TDD Patterns: Triangulation

Jun 23 2016

Triangulation is another pattern in Kent’s book. To explain it, let me provide a scenario.

Lets say you have a Game object, and you want to test that the next_turn method cycles between the two Player objects that are dependencies of the Game.

Perhaps that would look something like this.

def test_next_turn():
    player1 = Player()
    player2 = Player()
    game = Game(player1, player2)

    assert player1 is game.next_turn()

The fastest way to get this failing test to green is with something like

class Game(object):
    def __init__(self, player1, player2):
        self.player1 = player1
        self.player2 = player

    def next_turn(self):
        return self.player1

Awesome! Green bar!

But we can’t add any more production code until we have a failing test, and I am not confident that this next_turn method is behaving the way I expect it to yet.

Here is where triangulation comes into play.
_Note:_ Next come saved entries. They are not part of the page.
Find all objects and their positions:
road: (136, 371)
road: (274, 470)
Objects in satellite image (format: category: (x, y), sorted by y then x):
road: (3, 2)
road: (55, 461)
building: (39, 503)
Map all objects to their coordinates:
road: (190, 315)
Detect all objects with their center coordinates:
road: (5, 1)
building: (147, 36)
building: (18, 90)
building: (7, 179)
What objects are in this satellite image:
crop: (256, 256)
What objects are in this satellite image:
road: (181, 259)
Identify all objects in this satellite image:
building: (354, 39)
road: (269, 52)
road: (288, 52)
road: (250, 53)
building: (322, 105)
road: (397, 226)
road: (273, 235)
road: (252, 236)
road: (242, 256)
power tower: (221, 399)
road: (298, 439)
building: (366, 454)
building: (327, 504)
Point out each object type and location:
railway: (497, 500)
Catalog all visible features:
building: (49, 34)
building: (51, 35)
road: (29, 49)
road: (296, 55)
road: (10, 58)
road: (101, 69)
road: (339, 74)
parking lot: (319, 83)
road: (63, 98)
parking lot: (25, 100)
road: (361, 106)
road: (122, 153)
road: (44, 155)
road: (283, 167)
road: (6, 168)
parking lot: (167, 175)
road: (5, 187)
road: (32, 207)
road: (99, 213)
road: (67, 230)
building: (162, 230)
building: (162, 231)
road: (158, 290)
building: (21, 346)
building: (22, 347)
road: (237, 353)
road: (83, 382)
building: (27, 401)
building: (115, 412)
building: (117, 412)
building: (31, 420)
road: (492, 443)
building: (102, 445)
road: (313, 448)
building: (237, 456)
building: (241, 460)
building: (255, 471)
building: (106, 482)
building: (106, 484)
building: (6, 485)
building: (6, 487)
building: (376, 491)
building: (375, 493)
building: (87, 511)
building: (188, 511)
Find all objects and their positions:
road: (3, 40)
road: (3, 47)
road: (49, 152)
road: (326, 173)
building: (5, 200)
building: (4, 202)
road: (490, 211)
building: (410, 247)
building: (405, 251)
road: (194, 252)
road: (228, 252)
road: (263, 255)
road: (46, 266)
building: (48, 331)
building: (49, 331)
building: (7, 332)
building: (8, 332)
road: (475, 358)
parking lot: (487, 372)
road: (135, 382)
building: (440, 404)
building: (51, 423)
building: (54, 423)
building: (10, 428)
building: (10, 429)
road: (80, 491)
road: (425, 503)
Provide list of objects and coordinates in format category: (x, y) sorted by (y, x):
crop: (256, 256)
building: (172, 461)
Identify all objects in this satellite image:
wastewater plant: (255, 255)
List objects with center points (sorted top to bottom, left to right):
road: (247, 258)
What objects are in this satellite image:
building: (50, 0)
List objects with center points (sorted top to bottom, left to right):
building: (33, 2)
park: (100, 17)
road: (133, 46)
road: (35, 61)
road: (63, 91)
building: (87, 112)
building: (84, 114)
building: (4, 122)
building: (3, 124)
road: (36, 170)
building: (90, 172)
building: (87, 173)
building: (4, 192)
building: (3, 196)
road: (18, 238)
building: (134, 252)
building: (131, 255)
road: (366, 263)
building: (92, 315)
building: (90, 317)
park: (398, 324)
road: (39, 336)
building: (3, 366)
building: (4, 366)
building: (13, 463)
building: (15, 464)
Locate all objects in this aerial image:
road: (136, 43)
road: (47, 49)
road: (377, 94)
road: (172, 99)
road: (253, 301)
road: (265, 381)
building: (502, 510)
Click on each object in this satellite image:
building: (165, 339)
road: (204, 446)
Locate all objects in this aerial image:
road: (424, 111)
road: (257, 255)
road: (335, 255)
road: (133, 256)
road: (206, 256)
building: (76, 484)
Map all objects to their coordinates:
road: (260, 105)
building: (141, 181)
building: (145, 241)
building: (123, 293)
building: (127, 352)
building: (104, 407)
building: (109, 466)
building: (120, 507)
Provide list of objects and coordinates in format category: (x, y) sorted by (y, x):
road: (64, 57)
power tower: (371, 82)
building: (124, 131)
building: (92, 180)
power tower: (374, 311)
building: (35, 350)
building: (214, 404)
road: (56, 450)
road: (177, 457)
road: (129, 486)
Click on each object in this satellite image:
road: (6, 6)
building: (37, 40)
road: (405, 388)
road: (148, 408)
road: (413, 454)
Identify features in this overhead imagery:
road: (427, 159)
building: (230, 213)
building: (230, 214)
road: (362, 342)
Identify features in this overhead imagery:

Our test is not communicating enough of our expectations. We need to add more information, so that we can drive out more behavior.

Let update the test so that our naive implementation of next_turn fails.

def test_next_turn():
    player1 = Player()
    player2 = Player()
    game = Game(player1, player2)

    assert player1 is game.next_turn()
    assert player2 is game.next_turn()

Now it is failing, and we can add production code.

from itertools import cycle

class Game(object):
    def __init__(self, player1, player2):
        self._players = cycle(player1, player2)

    def next_turn(self):
        return next(self._players)

This has been another pattern I have been leaning on a lot as I write my Tic Tac Toe game. I have found it is especially useful when the behavior of an object is dependent on its state.